ORLANDO FURIOSO

 

            Em minhas mãos o livro “Orlando Furioso ou O Carro que Carregou Adão”, da autoria do confrade e amigo Josemir Camilo, que me presenteou no dia da posse de nossa confreira Ieda Lima na Cadeira n° 34 de nossa Academia de Letras, sucedendo a professora Josefa Dorziat. Diria mais a rigor um opúsculo, por ser um pequeno livro de poucas páginas que o devorei num abrir e fechar de olhos. Li-o, porém, com grande satisfação, pois me apeteceu desde as primeiras linhas, pela versatilidade de sua apresentação, revirando o baú da memória.

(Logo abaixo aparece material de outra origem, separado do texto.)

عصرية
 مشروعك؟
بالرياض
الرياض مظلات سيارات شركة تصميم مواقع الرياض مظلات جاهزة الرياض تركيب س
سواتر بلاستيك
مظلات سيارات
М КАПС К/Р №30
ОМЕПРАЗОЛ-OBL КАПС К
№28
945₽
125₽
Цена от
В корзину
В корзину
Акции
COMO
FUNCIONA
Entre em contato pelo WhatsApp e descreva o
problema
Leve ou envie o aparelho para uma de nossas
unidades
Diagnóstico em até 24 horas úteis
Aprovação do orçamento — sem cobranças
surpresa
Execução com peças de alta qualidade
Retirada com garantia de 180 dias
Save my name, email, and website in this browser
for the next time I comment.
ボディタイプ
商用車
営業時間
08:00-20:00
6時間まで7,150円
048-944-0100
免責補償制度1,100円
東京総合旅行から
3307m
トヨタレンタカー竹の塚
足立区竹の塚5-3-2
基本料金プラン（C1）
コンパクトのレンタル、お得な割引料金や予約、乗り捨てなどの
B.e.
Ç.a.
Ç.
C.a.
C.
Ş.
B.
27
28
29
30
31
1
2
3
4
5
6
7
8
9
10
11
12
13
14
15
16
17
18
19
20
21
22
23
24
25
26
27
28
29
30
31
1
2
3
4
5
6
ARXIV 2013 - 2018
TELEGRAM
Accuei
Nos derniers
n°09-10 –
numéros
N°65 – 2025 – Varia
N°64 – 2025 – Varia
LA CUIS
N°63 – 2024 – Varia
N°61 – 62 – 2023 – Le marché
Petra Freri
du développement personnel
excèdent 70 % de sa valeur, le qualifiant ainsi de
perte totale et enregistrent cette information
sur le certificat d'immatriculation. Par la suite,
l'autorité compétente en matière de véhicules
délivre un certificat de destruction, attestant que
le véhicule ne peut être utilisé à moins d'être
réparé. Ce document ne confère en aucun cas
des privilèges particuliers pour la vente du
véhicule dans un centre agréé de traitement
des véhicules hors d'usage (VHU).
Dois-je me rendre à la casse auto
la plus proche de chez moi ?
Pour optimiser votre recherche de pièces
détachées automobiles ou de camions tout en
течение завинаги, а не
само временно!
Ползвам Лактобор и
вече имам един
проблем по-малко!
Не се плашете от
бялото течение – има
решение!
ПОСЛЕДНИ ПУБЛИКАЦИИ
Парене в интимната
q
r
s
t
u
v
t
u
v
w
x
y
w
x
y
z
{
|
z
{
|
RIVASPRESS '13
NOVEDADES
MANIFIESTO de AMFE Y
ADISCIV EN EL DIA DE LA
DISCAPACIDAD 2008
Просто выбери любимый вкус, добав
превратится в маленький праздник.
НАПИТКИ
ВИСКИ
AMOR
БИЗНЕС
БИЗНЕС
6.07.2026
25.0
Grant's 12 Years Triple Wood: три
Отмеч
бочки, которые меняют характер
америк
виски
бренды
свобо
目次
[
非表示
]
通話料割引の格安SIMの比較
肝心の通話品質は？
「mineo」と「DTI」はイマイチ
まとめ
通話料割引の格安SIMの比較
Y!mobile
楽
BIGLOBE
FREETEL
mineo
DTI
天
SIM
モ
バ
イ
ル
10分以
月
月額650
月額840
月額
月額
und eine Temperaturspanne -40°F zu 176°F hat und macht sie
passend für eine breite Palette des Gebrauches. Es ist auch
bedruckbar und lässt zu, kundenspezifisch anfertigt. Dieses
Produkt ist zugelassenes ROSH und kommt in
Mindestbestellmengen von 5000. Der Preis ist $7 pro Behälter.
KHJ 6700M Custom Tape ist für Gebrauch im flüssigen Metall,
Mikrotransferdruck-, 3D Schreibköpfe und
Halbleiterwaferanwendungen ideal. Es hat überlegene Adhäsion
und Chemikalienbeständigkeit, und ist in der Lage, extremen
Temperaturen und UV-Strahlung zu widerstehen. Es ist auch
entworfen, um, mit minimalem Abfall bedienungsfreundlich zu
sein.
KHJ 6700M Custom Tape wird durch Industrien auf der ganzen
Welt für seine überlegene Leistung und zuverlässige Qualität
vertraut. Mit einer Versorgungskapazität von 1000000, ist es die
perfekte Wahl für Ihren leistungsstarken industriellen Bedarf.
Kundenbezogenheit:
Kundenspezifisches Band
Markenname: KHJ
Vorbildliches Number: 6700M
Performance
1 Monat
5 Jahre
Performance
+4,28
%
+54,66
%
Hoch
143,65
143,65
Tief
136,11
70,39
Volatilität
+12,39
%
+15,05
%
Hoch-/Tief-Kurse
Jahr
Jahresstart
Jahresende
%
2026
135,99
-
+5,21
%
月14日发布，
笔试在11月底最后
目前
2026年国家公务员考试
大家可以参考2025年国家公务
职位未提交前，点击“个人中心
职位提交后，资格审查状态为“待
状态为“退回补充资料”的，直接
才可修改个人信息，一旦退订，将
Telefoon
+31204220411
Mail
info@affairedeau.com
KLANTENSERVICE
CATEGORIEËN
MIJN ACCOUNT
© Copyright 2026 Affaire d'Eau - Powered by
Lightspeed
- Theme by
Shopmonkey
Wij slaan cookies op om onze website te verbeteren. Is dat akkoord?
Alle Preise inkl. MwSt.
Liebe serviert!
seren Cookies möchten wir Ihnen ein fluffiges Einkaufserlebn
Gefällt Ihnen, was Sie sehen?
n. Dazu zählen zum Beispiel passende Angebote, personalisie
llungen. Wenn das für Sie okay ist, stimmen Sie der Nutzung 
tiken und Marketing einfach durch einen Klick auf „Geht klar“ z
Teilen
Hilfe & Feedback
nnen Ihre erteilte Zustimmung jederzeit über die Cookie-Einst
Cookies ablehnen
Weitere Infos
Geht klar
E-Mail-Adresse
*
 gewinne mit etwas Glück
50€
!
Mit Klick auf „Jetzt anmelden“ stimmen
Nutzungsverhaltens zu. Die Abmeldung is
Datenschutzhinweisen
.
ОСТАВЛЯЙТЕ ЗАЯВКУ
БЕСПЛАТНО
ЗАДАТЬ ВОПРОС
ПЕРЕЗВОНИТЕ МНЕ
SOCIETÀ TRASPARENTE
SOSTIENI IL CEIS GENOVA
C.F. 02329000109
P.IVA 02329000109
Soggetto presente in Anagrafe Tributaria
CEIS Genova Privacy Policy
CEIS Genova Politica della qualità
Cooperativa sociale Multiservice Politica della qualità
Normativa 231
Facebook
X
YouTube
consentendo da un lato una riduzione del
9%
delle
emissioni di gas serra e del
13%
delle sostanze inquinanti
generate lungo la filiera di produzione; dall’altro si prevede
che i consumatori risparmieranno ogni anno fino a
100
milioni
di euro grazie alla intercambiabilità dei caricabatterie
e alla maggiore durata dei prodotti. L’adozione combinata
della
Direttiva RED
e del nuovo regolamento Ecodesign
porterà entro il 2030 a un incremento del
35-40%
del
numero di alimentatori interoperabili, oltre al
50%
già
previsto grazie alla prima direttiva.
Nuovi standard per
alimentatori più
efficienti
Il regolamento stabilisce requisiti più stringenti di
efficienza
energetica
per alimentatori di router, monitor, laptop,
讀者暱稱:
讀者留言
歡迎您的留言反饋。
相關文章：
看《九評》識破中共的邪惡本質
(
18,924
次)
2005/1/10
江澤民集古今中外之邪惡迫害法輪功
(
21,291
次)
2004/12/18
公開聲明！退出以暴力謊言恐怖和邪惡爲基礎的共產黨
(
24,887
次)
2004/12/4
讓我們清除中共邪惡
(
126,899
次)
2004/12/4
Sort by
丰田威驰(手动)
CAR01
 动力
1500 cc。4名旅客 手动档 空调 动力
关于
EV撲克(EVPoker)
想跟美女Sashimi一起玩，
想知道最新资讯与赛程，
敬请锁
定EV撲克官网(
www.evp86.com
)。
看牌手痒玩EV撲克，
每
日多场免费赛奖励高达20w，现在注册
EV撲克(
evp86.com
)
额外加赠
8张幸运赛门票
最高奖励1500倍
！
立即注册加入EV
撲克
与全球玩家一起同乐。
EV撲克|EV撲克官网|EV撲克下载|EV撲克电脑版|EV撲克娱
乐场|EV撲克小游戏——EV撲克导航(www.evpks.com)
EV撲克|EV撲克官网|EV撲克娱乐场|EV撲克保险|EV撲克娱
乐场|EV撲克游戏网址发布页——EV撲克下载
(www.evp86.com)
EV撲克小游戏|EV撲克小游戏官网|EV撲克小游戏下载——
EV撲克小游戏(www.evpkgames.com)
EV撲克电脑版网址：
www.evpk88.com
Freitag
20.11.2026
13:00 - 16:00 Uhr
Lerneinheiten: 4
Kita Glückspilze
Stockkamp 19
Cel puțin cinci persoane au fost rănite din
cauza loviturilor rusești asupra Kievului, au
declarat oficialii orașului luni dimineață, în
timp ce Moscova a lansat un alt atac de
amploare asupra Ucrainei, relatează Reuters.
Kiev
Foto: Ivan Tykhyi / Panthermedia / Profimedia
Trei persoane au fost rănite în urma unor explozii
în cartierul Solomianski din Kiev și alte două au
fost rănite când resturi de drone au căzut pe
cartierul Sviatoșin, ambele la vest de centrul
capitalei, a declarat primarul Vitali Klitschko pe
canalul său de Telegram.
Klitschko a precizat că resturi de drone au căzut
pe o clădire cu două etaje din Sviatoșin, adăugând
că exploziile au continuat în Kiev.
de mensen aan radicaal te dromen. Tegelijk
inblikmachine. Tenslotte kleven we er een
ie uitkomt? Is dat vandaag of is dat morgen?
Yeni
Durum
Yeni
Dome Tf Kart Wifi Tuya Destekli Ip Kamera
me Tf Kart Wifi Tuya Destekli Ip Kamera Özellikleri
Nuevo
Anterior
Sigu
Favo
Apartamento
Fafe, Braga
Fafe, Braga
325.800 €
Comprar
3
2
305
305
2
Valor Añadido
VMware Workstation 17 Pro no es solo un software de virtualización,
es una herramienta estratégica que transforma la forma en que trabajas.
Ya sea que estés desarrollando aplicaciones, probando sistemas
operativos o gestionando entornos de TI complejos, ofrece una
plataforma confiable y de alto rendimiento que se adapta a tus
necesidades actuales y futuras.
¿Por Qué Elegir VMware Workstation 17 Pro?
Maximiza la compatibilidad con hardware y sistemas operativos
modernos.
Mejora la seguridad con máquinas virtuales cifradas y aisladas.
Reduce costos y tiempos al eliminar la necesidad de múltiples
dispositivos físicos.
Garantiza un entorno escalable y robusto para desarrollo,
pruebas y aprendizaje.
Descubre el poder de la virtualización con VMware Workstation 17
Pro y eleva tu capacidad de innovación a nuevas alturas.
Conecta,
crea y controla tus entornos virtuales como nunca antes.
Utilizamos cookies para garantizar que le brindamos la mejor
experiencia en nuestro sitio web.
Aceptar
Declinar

            Há um personagem principal e um coadjuvante em toda a história. O principal personagem é Orlando, o industrial da morte, pois que dono de uma funerária, adorava música clássica e cedia por empréstimo os seus discos a amplificadora local para tocar. Orlando era nas Laranjeiras, em Goiana, Pernambuco, aquela figura que se orgulhava de dar conforto aos mortos fabricando os envelopes para os defuntos e que gostava de passear no seu Ford de bigode, preto, que o povo chamava de carro que carregou Adão, apelido que o deixava Furioso.

            O coadjuvante é Josa, aquele menino de dez anos que trabalhando com seu Orlando e ajudando ao seu pai que era sapateiro, aprendia a arte de cada ofício e a usar as ferramentas apropriadas a cada uma delas. Gostava muito de andar no carro de Seu Orlando, indo com ele fazer as cobranças das vendas dos caixões, comprar material em Recife para fabricá-los e tudo o mais que lhe desse oportunidade de nele estar.

               Josa aprendeu muitas coisas, trocando experiências entre a banca de sapateiro do pai e a funerária de Seu Orlando. Só não tinha sorte de fazer brinquedo e até um carrinho de madeira que improvisara terminou por destruí-lo, porque só fazia seus colegas rirem de tão desajeitado que era. Isto me fez lembrar dos meus irmãos que, jeitosos em fazer trabalhos manuais, ficaram mangando de mim quando resolvi fazer um carrinho e o pobrezinho andava troncho, parecido com um caminhão quando fica desalinhado em razão do seu eixo central estar empenado.

            A Funerária Vai com Deus, de Seu Orlando era a única em Goiana e teve um ano que ele resolveu fazer um Carnaval lá na funerária. Josa ajudou a fazer a arrumação dos caixões e liberando o espaço a meninada da rua fez o baile da matina do domingo. E da funerária saiu uma troça com o nome de Vai-quem-quer, o que fez Demétrio, filho de Seu Orlando, pôr em cima da caminhoneta um bombo, uma caixa e dois gonguês, com os músicos tocando uma paródia à funerária: Vai Com Deus? Vai Quem Quer.

            Seu Orlando tinha um fã, Seu Dedé, que por ser muito caridoso e gostar de enterro, todos os dias perguntava se tinha um.  E a rezadeira Dona Mocinha que botou todo mundo para correr, quando no enterro do menino Djalma fez o morto-vivo se levantar do caixão chorando. Mas, Seu Orlando morreu duas vezes. A primeira na Igreja da Conceição, de um ataque cardíaco quando badalava o sino da igreja, do qual escapou. A segunda em sua casa mesmo, caindo em cima dos seus discos ouvindo a música clássica que tanto adorava.

            Josemir Camilo me trouxe muitas imagens do passado neste poema da vida, que ele diz ser uma “mistura de crônica, minicontos, notas e ficção de uma memória infantil, quase novelesco, por ter um personagem central e um coadjuvante”. E o faz usando o linguajar da época, as expressões verbais populares de então, o que tornou a história mais interessante e gostosa de ser lida, contada e ouvida. Voltei a ser o menino daquela época, vendo passar em minha memória as imagens, os sons, as cores, os cheiros, enfim, o meu mundo de criança muito bem caracterizado na novela de Orlando e Josa.